REQUIREMENT 1:
Reproduce the lines of the listing verbatim, starting at the line containing "A truck on a" and ending at the line containing "[201, 227, 221, 252]", with both of those lines included.

TEXT SHOWN:
Also, we know that the values for some of the features remain unknown in some instances. This happens with the street name, the street number, the construction year, the parking price and the community costs. Since the first feature is categorical, the problem of null values is resolved after performing one-hot encoding (since all binary features can take the value “false”). As for the other variables, we have decided to remove them from the data. This is especially important for the street number, since it is not a relevant feature but could lead to overfitting (in some cases, the street name and number identifies an asset).
Support vector regression: this method is also known as a “kernel method”, and constitutes an extension of classical support vector machine classifiers to support regression  . Kernel methods transform data into a higher dimensional state where data can be separable by a certain function, then learning such function to discriminate between instances. When applied to regression, a parameter epsilon (ϵ) is introduced, thus aiming that the learned function does not deviate from the real output by a value larger than epsilon for each instance.
k-nearest neighbors: this is an example of a geometric technique to perform regression. In this technique, data is not really used to build a model, but is rather considered a “lazy” algorithm, since it needs to traverse the whole learning set in order to carry out prediction for a single instance. In particular, what k-nearest neighbors does is compute the distance of the instance to be predicted to all of the instances in the learning dataset, based on some distance function or metric (such as Euclidean or cosine distance). Once distances are computed, the k instances in the training set which are closest to the instance subject of prediction will be retrieved, and their known output will be aggregated to generate a predicted output, for example, by computing their average. This method is interesting since it will consider assets similar to the one we want to predict, but can be problematic when dealing with high-dimensional data with binary attributes.

REQUIREMENT 2:
From the text on regression methods, list every feature whose values are stated to remain unknown in some instances.

Dataset excerpts:
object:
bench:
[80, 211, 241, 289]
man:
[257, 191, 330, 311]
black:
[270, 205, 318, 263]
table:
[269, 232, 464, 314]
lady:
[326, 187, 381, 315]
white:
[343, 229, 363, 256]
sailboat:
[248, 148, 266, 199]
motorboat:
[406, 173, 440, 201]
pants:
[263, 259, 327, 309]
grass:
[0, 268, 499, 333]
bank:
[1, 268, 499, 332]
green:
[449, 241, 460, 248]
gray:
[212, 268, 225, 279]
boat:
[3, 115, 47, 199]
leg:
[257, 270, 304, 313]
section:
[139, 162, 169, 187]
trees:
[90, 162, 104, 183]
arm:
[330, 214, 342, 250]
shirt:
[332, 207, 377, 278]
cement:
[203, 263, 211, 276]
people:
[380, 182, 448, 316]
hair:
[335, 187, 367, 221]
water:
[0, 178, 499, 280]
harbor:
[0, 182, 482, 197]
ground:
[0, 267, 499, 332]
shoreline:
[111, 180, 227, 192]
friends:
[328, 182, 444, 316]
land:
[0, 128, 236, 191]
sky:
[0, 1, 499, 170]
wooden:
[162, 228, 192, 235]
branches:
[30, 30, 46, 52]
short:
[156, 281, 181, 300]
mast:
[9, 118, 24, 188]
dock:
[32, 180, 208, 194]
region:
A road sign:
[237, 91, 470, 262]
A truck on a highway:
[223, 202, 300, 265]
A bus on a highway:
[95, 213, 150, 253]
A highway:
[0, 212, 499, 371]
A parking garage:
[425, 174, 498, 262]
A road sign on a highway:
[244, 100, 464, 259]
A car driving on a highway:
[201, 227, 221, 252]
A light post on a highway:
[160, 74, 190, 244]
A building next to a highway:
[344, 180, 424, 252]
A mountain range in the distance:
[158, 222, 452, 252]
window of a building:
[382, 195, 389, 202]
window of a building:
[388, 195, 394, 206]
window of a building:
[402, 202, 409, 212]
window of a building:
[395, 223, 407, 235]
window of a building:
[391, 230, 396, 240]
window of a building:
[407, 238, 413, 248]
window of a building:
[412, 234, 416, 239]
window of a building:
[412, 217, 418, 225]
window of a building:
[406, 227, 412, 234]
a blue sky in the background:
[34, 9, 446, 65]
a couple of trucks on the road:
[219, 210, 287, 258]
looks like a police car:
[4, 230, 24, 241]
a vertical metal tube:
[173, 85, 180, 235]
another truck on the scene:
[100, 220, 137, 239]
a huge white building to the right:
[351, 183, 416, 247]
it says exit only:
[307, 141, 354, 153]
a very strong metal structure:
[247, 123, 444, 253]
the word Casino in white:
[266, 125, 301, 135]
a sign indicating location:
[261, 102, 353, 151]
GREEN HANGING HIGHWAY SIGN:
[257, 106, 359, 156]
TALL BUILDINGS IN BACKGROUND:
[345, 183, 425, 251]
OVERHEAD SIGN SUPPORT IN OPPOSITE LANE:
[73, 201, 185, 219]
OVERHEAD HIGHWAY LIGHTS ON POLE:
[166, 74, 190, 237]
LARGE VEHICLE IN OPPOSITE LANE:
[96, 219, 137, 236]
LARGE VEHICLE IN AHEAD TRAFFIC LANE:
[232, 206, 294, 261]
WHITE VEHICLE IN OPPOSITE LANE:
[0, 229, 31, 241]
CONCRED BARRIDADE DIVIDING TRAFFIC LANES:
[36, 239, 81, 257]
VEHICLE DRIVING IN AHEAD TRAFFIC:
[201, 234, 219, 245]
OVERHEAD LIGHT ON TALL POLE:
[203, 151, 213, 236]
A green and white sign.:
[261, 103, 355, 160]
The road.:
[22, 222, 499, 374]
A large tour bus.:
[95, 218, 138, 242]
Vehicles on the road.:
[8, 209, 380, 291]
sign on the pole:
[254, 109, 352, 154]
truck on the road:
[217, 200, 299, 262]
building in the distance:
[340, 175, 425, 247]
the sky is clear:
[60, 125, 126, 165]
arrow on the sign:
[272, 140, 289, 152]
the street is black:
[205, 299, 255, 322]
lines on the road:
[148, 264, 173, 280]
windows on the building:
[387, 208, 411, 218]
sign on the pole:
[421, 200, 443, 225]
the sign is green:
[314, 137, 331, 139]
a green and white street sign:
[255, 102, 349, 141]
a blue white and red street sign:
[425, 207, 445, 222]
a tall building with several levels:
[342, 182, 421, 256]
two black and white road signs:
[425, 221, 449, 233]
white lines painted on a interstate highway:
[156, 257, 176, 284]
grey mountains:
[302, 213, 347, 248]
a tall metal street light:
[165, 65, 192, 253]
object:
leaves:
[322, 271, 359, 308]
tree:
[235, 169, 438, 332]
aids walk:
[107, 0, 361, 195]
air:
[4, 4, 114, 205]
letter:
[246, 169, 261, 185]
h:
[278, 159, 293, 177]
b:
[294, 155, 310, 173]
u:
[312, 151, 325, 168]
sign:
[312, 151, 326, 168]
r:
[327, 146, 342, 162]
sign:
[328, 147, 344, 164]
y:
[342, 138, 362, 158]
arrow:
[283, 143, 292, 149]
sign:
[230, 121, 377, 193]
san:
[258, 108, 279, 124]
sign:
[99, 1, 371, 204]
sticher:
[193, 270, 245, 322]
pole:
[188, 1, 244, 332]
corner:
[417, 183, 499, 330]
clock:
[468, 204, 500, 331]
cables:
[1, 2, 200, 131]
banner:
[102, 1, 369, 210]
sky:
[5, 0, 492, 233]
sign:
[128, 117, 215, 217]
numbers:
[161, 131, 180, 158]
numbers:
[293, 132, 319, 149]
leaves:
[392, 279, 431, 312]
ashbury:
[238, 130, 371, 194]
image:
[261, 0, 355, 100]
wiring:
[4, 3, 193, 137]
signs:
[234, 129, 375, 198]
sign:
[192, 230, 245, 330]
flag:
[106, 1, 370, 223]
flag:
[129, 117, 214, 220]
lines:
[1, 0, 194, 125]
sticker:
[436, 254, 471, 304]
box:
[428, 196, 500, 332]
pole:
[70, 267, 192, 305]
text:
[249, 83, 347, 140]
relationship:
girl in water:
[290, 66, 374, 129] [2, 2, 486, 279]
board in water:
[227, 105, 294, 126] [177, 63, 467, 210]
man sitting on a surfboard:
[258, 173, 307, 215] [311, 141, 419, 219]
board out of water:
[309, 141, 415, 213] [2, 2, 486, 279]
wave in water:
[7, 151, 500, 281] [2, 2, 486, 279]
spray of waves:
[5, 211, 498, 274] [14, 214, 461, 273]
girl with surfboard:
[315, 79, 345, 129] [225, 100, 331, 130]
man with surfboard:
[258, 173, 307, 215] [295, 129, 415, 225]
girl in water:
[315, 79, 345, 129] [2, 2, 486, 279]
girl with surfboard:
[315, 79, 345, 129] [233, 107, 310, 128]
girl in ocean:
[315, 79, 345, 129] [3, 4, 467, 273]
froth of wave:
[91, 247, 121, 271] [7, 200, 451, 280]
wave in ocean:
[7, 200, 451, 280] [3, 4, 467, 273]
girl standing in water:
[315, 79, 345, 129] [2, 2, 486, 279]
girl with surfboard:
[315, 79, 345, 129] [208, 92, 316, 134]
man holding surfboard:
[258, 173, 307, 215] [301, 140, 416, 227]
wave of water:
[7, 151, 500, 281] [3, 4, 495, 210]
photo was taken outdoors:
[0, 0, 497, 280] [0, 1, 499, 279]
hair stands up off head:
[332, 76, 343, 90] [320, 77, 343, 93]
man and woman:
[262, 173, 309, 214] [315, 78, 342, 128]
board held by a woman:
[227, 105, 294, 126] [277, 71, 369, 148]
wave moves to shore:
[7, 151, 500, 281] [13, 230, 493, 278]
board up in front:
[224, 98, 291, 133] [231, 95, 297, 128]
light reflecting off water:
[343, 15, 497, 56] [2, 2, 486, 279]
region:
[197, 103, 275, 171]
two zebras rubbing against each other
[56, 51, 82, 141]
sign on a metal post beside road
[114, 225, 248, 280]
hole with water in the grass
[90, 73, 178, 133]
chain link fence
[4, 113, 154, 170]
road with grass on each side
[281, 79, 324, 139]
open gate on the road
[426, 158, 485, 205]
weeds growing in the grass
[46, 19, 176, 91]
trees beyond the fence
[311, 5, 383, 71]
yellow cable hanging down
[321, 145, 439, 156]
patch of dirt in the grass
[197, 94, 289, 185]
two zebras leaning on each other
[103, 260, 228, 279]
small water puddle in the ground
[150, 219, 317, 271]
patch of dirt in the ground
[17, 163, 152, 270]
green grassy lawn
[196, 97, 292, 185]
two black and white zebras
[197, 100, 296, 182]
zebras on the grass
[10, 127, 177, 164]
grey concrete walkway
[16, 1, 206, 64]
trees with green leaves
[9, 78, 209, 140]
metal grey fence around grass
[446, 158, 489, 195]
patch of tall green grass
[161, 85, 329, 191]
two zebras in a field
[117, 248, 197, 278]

EXERCISE RESPONSE 1:
A truck on a highway:
[223, 202, 300, 265]
A bus on a highway:
[95, 213, 150, 253]
A highway:
[0, 212, 499, 371]
A parking garage:
[425, 174, 498, 262]
A road sign on a highway:
[244, 100, 464, 259]
A car driving on a highway:
[201, 227, 221, 252]

EXERCISE RESPONSE 2:
street name, street number, construction year, parking price, community costs